Du jour du chatouillis
Le jour du chatouillis est un jour particulier dans la vie d’une femme.
C’est un jour que chacune d’entre nous redoute en général, mais qui finit par arriver, incontournablement…
Le jour du chatouillis, c’est le jour où une mère « laisse » pour la première fois son tout petit aux soins d’une nounou, d’une mamie, d’une puéricultrice de crèche, bref de toute personne adulte de sexe féminin revêtant à ce moment précis l’allure d’un monstre sanguinaire aux crocs menaçants…
Ce jour là, la mère, appelée par les impératifs futiles et dérisoires qu’incombent à une vie de femme active, se voit pieds et poings liés, contrainte de commettre l’irréparable en abandonnant son petit enfant aux babines luisantes de la bête sanguinolente…
C’est en général juste après cet acte abominable que le chatouillis arrive…
C’est le frottement de l’écharpe contre sa joue, la bise fraîche de l’hiver, le courant d’air de la portière…
Qu’importe ce qui déclenche le chatouillis car à cet instant, la mère sent monter en elle toutes les larmes de son corps et en moins de deux, se transforme en flaque d’eau…
C’était aujourd’hui, pour moi, le jour du chatouillis.
C’était en fait le troisième jour du chatouillis de ma vie…

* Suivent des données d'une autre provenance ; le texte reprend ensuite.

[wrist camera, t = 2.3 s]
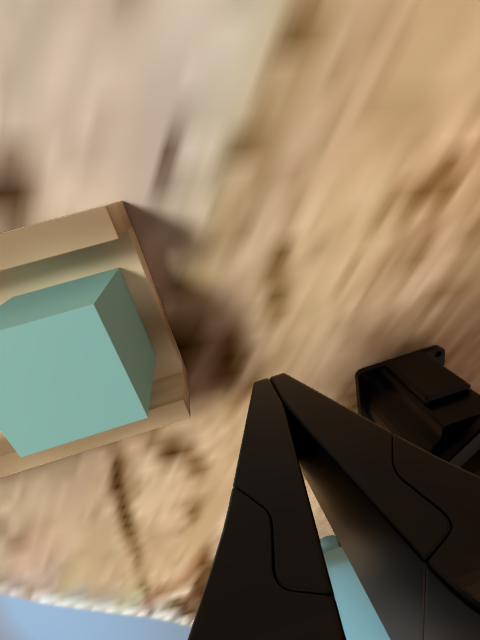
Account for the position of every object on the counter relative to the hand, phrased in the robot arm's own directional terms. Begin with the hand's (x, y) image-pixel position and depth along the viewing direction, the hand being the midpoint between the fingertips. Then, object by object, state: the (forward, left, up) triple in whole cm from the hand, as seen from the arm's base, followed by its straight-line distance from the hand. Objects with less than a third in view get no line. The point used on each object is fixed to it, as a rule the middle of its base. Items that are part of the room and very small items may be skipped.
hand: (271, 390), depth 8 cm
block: (0, +7, -9) cm, 11 cm away
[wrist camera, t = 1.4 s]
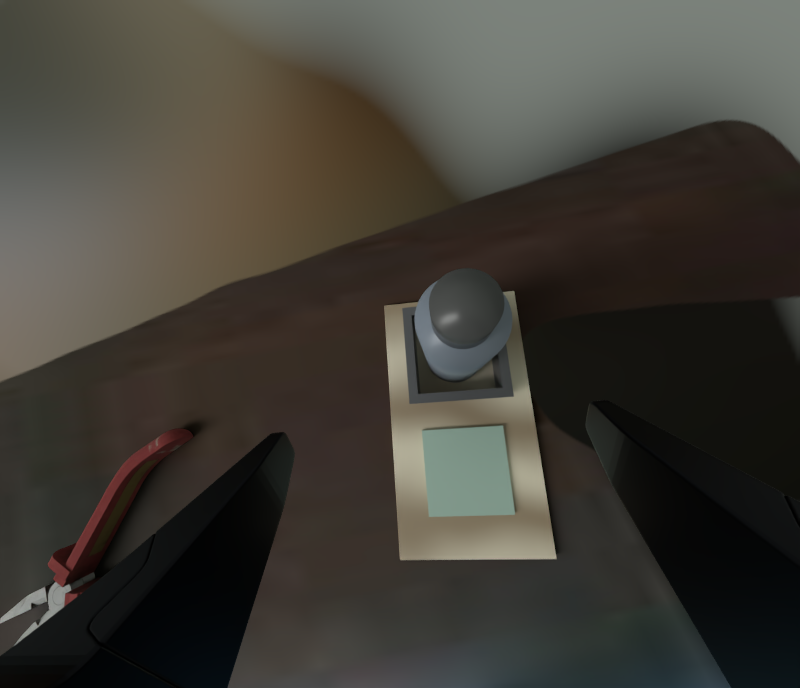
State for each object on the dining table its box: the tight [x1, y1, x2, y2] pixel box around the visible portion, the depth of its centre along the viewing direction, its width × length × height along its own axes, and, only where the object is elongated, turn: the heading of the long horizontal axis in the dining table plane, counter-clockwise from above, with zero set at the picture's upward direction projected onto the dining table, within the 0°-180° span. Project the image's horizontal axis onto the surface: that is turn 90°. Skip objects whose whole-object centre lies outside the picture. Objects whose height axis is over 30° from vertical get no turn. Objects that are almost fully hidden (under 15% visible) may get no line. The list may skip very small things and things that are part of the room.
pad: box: [422, 425, 515, 517], centre depth 20 cm, size 6×6×1 cm
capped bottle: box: [415, 268, 512, 383], centre depth 16 cm, size 4×4×12 cm
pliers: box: [0, 429, 193, 645], centre depth 22 cm, size 11×20×3 cm, turn 126°
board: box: [384, 291, 557, 560], centre depth 21 cm, size 18×10×1 cm, turn 4°
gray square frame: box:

Et pourtant, je n’ai pas échappé à la liquéfaction…
Néanmoins, je le sais à présent, rien ne sert de résister au chatouillis, parce que sinon, l’eau monte, monte, gonfle sous la peau et on finit noyée dans son chagrin…
Non, non, pas de risque de noyade pour moi….
Et puis ce soir j’ai retrouvé ma solution de réhydratation : les merveilleuses joues de mon fiston…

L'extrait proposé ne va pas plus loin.